A sprint from a short caution in the 115-lap US Bank presents the Cleveland Grand Prix decided the outcome. Bourdais caught the green flags just right and ran away from the duel behind him for second place between PT and Bruno.

Finally, he had his win on American soil. Car co-owner Paul Newman pointed to the destroyed left rear Bridgestone Potenza as a badge of merit after the race, but Paul, he blew that rubber doin' celebratory doughnuts, not racing!

While Bourdais was waiting for the next calamity to strike in the waning laps at Cleveland, there was Adrian Fernandez, taking his line at the third turn and coming in contact with the 11-second leader when only five laps remained. "I have no idea what happened with Adrian but I thought 'oh, no, not again'. I was so scared something happened."

This Cleveland Grand Prix was no lah-di-dah Saturday night drive. It was so tough on the top two that they shared an ice pack for their blistered hands during the post-race press conference.

The heat, the humidity after a late-afternoon storm drenched the 2.106-mile runways and taxiways at Burke Lakefront Airport were difficult for everyone, even the fit drivers of the Champ Car World Series.

Does this mean things will change for Bourdais? Will he fulfill the promise? Hell, I'm impressed. So is Paul Tracy. After the final round of pit stops, Tracy knew his fate. "He was too far down the road for me to catch him. We pretty much ran the same pace," second place finisher PT acknowledged. "Well, you know, if I do catch him, passing him is another thing."

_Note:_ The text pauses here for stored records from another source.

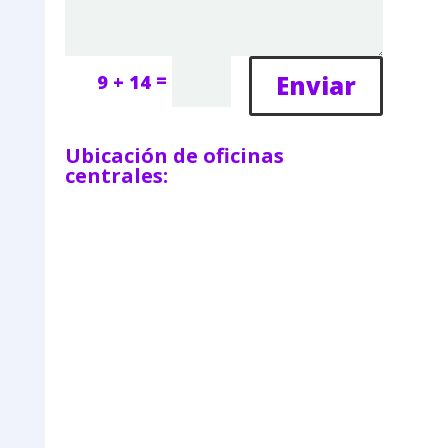
=
Enviar
9 + 14
Ubicación de oficinas
centrales: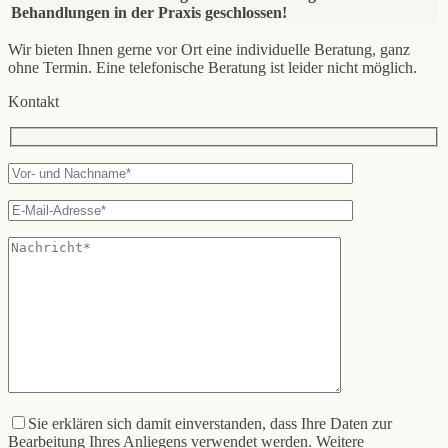
Behandlungen in der Praxis geschlossen!
Wir bieten Ihnen gerne vor Ort eine individuelle Beratung, ganz
ohne Termin. Eine telefonische Beratung ist leider nicht möglich.
Kontakt
Sie erklären sich damit einverstanden, dass Ihre Daten zur
Bearbeitung Ihres Anliegens verwendet werden. Weitere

For once, luck shone on the rookie. If there was damage to the #2 McDonald's/Lilly Lola racer, it didn't stop Sebastien Bourdais from coming first to the checkered flags. "I was really upset in the cockpit the last laps. I was so tired in the car and it was very difficult to concentrate to the checkered flags," Bourdais said.

"We knew Sebastien would be very, very good this year. He was clearly the best candidate for this job," Hampson noted later. "He's showing a little better than we expected, though."

With a 57-point lag on leader Tracy even with ten races left to run, Hampson thinks a top-three finish is possible for his rookie, currently fifth in the standings. "Our goal is to win more races than anybody this year."

They've got the tools to get that job done. Sebastien Bourdais is turning out to be a very good Champ Car driver, if not the acknowledged champion some thought he would be.

There's still a long way to go to the end of the season at California Speedway November 2nd, and Sebastien Bourdais will be right in the thick of it all. He can race with the best Champ Car drivers out there and he's having fun. "It's been very frustrating because we should be in the fight for the championship. Now all we need is a bit more luck."